Britain's red-hot housing market showed further signs of cooling last month, according to two separate reports that showed prices fell.

Britain's red-hot housing market showed further signs of cooling last month, according to two separate reports that showed prices fell.

The average property price fell 0.11 per cent in July, a back-to-back monthly decline that helped the annual rate of house price inflation ease to 10.3 per cent - its lowest level since January - the National Association of Estate Agents (NAEA) said yesterday.

A survey of the trade body's 10,000 members revealed that the slowdown is expected to continue for the rest of the year, with estate agents predicting asking prices will slip by an average of 1.55 per cent.

Their view is borne out by a report published today that shows average asking prices across England and Wales fell 2 per cent last year. Five interest rate rises since November have taken their toll, with asking prices in the five weeks to 14 August falling to £192,335 from £196,198, Rightmove, the property website, said. The slowdown meant its measure of annual house price inflation fell in July for the first time in seven months, to 15.7 per cent.

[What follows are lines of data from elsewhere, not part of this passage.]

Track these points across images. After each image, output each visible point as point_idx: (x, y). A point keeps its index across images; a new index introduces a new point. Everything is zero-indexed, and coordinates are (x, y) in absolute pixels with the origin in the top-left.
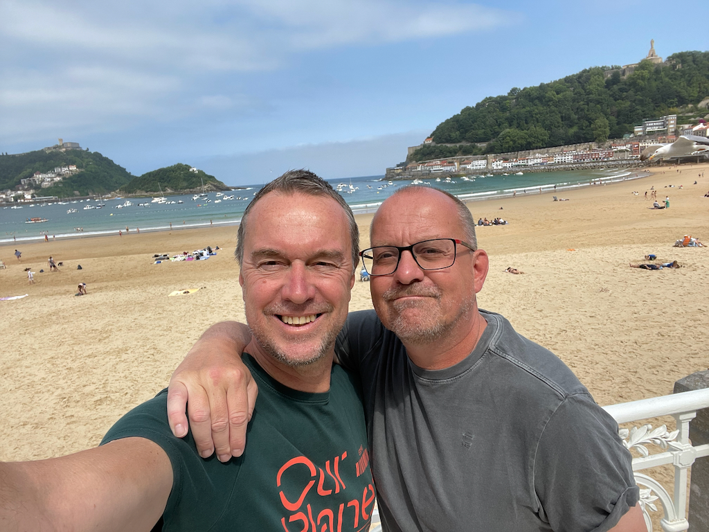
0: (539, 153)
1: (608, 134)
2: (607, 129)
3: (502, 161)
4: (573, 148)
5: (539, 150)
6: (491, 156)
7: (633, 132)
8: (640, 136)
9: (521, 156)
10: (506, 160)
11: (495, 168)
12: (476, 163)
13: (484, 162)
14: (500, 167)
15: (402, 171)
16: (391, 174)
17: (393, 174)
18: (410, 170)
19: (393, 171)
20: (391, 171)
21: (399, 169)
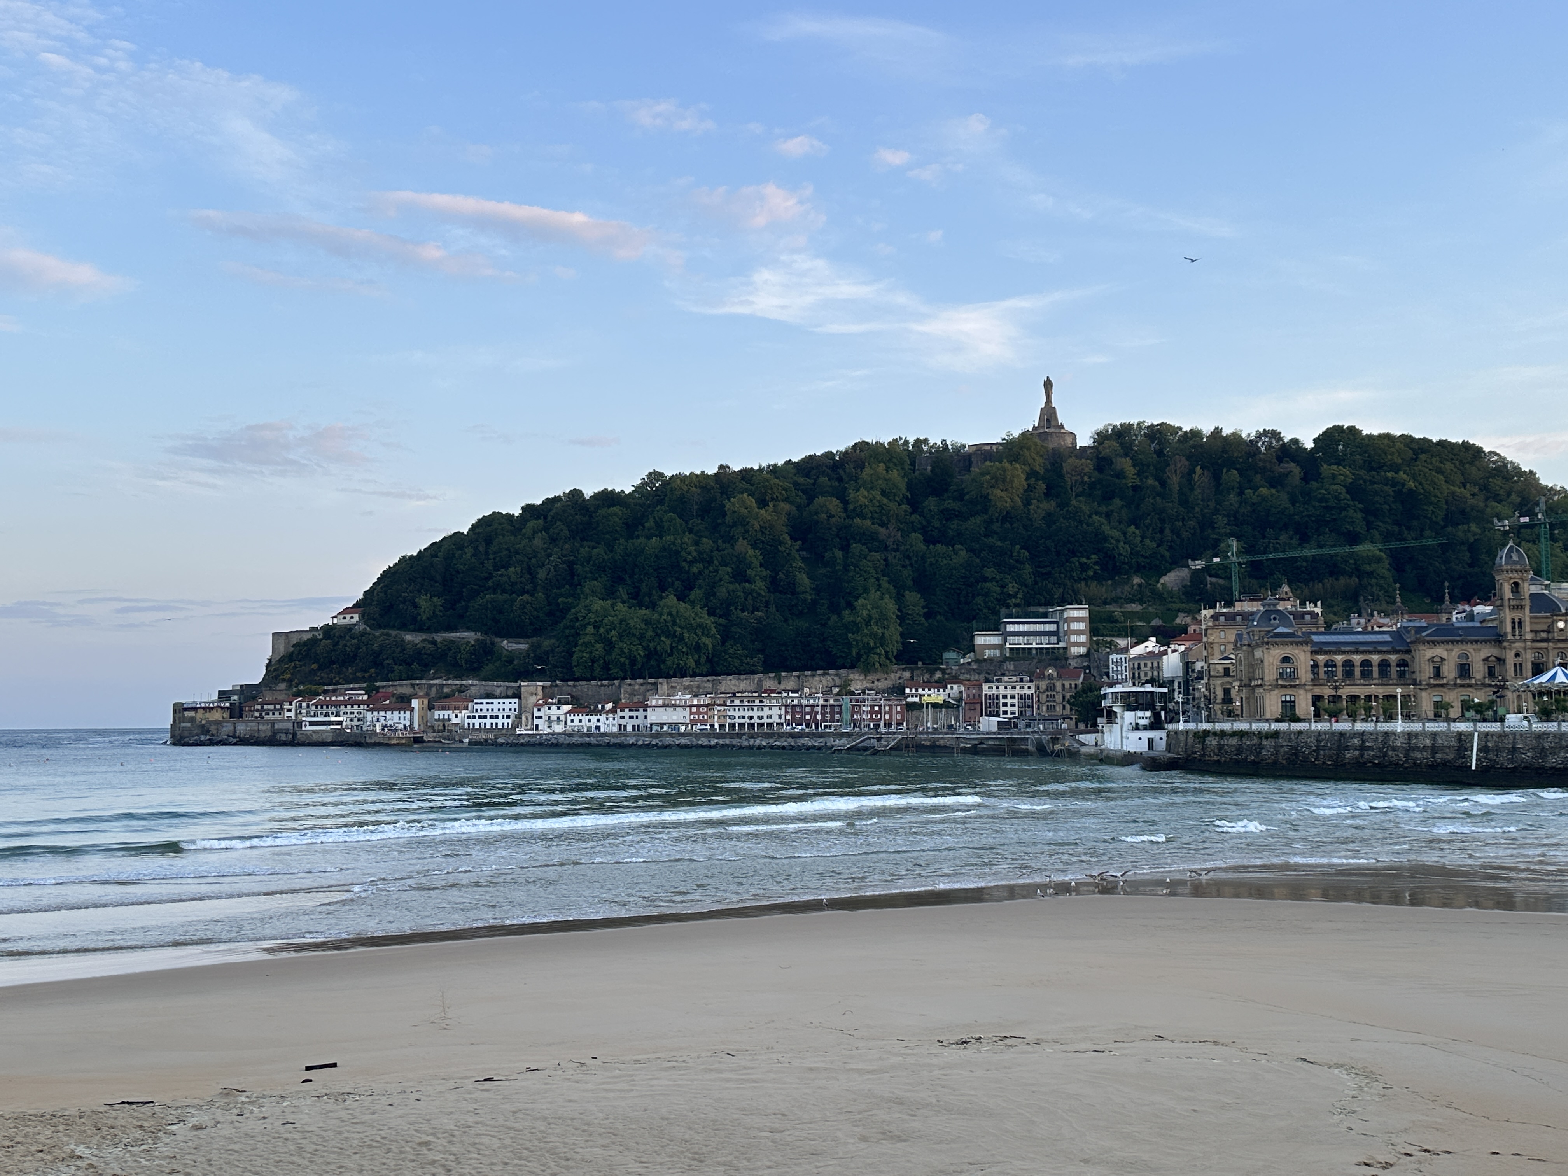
0: (686, 689)
1: (894, 647)
2: (894, 632)
3: (566, 708)
4: (791, 684)
5: (686, 681)
6: (533, 689)
7: (971, 648)
8: (991, 660)
9: (632, 694)
10: (581, 706)
11: (544, 729)
12: (483, 706)
13: (511, 704)
14: (558, 728)
15: (226, 715)
16: (183, 725)
17: (189, 725)
18: (257, 714)
19: (192, 714)
20: (187, 714)
21: (212, 708)
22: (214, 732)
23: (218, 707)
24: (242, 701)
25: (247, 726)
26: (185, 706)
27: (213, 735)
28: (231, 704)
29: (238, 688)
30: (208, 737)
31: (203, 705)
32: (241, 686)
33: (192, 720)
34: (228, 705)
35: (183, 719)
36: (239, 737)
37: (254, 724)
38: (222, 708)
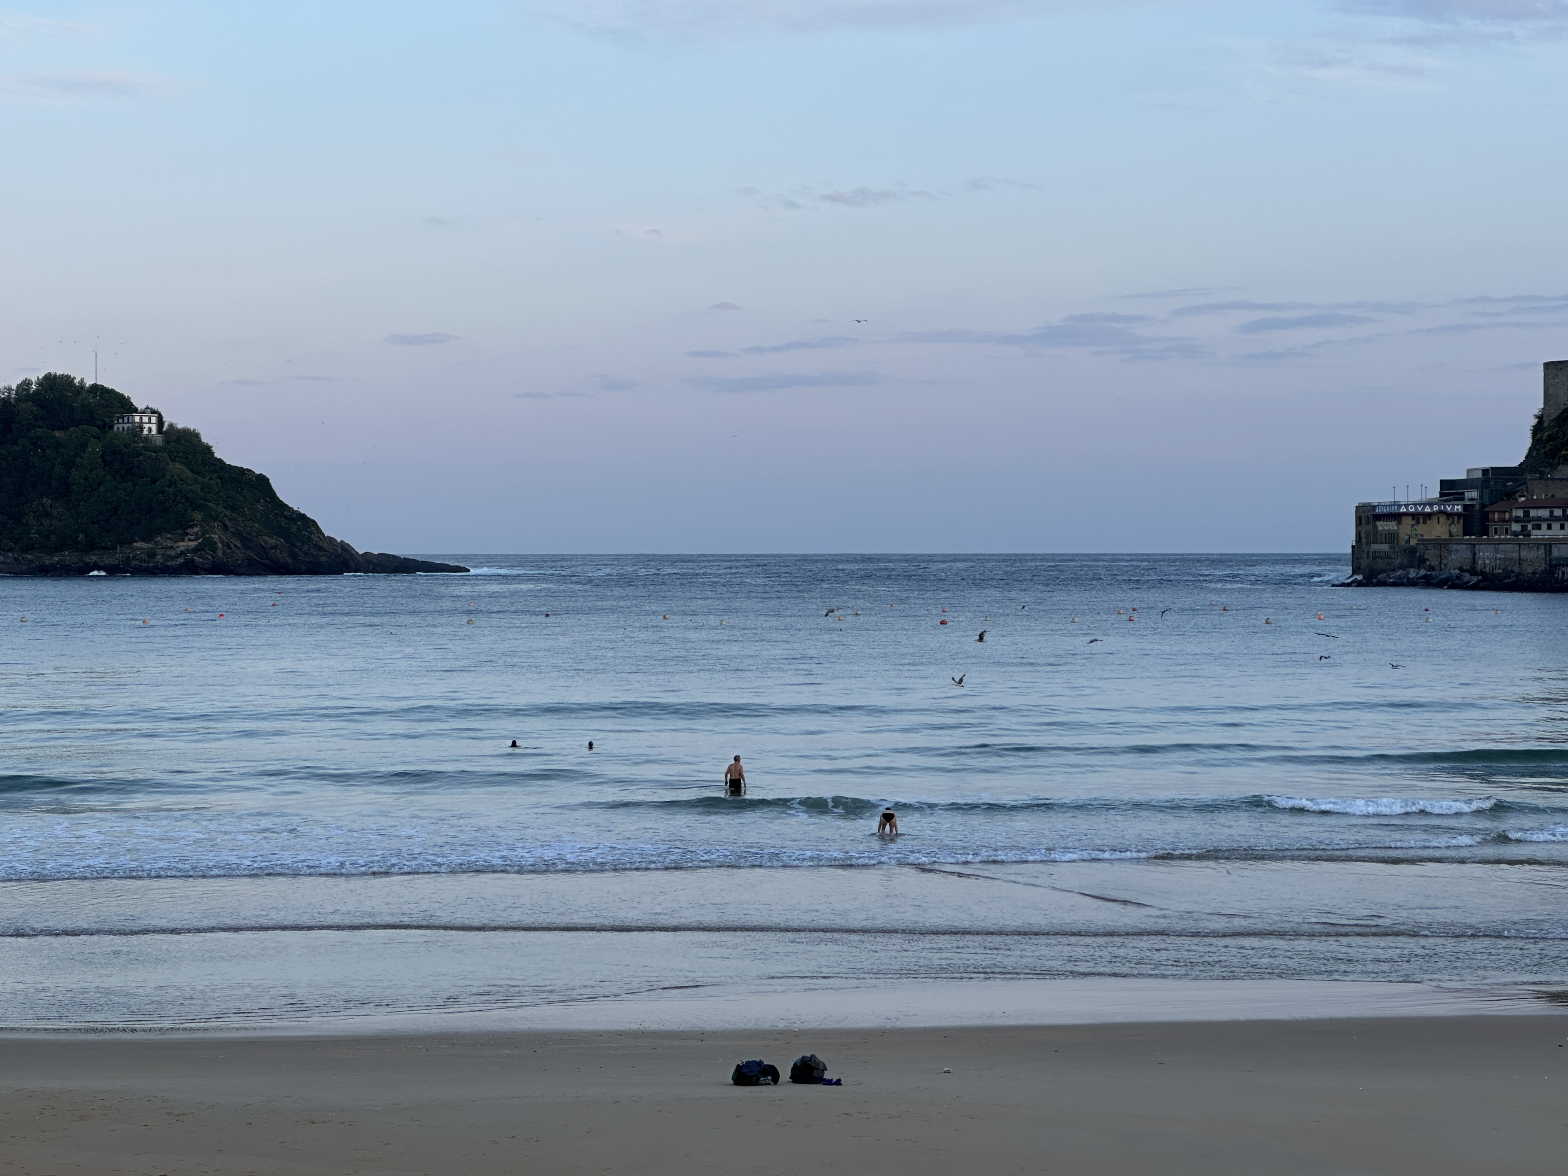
15: (1457, 528)
16: (1375, 547)
17: (1385, 547)
18: (1516, 527)
19: (1391, 526)
20: (1382, 526)
21: (1429, 516)
22: (1435, 562)
23: (1441, 512)
24: (1486, 500)
25: (1497, 551)
26: (1378, 511)
27: (1432, 568)
28: (1465, 507)
29: (1479, 475)
30: (1422, 572)
31: (1412, 510)
32: (1485, 471)
33: (1392, 538)
34: (1458, 508)
35: (1375, 536)
36: (1482, 573)
37: (1509, 547)
38: (1448, 515)
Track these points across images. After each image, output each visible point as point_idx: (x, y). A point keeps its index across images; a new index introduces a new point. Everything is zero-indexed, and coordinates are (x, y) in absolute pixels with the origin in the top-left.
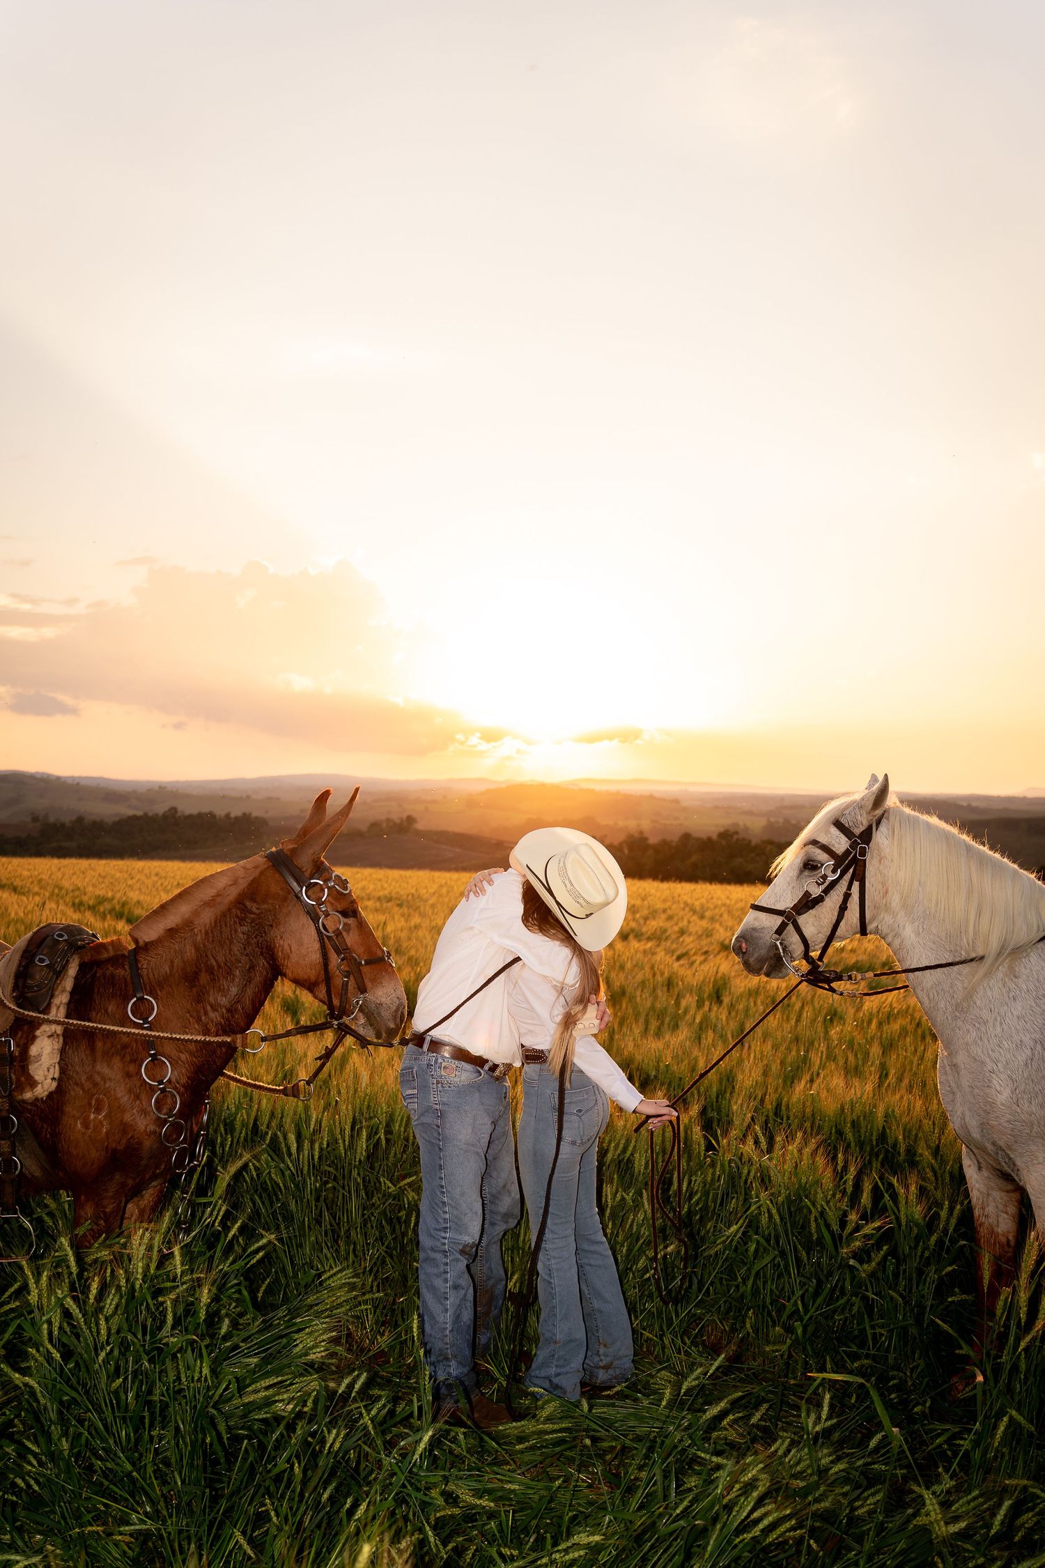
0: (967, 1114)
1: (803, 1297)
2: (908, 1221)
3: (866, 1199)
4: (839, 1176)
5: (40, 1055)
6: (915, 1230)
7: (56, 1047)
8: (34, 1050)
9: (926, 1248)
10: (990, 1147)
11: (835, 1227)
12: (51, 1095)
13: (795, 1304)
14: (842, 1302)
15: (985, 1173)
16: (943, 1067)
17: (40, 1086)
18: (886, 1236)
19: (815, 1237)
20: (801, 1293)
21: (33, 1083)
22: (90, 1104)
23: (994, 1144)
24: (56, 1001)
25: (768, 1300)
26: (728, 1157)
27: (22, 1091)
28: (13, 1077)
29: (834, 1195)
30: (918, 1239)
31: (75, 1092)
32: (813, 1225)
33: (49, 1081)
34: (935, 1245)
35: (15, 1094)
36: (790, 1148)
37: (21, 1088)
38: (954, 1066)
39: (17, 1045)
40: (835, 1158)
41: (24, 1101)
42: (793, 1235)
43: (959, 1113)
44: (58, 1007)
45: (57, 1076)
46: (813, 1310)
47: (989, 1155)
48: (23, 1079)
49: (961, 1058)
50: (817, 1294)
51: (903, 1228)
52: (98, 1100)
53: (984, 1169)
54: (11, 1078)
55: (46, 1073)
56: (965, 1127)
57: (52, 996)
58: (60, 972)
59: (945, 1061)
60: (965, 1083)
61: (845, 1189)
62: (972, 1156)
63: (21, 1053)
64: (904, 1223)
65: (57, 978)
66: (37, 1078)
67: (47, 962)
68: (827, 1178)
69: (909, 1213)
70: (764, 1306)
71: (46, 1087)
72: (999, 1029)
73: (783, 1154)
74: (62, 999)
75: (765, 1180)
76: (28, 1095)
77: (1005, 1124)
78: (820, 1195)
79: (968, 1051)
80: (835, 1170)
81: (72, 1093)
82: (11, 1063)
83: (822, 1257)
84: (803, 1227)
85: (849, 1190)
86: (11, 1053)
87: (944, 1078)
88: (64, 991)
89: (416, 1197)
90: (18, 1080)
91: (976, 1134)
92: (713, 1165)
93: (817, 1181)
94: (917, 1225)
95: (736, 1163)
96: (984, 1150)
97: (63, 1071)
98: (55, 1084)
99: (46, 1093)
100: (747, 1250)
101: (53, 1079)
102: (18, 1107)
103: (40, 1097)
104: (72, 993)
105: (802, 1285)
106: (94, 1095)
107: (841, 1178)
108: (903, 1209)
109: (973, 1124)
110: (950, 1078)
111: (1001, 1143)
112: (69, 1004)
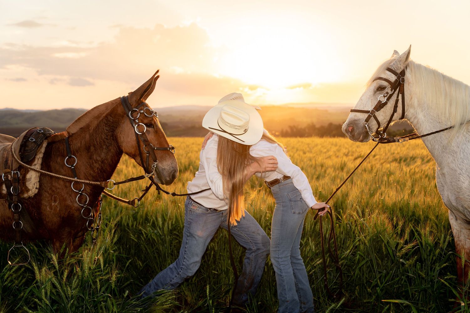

Miles Shipman, Rightmove's commercial director, said: "Buyers are having to accept that the market has turned and that realism is the order of the day in setting their prices. Here [the slowdown] is clear as daylight for everyone to see."

The NAEA said all indicators of activity fell during July, led by large falls in the number of enquiries from new buyers, as well as a steady decrease in the number of homes on the market and new instructions. Their members said the volume of business in July fell 5 per cent on average when compared with the same month last year, while properties took almost twice as long to sell in July as during June at 12 weeks.

Richard Hair, the association's president, said: "The feedback we are receiving from estate agents at the front line indicates a definite slowing down in the housing market. Both buyers and sellers are starting to exert caution following further rate rises and warnings about the future of the market."

The Bank of England's Governor, Mervyn King, has issued several warnings to homeowners over the past few months about the need to consider the possible future path of interest rates.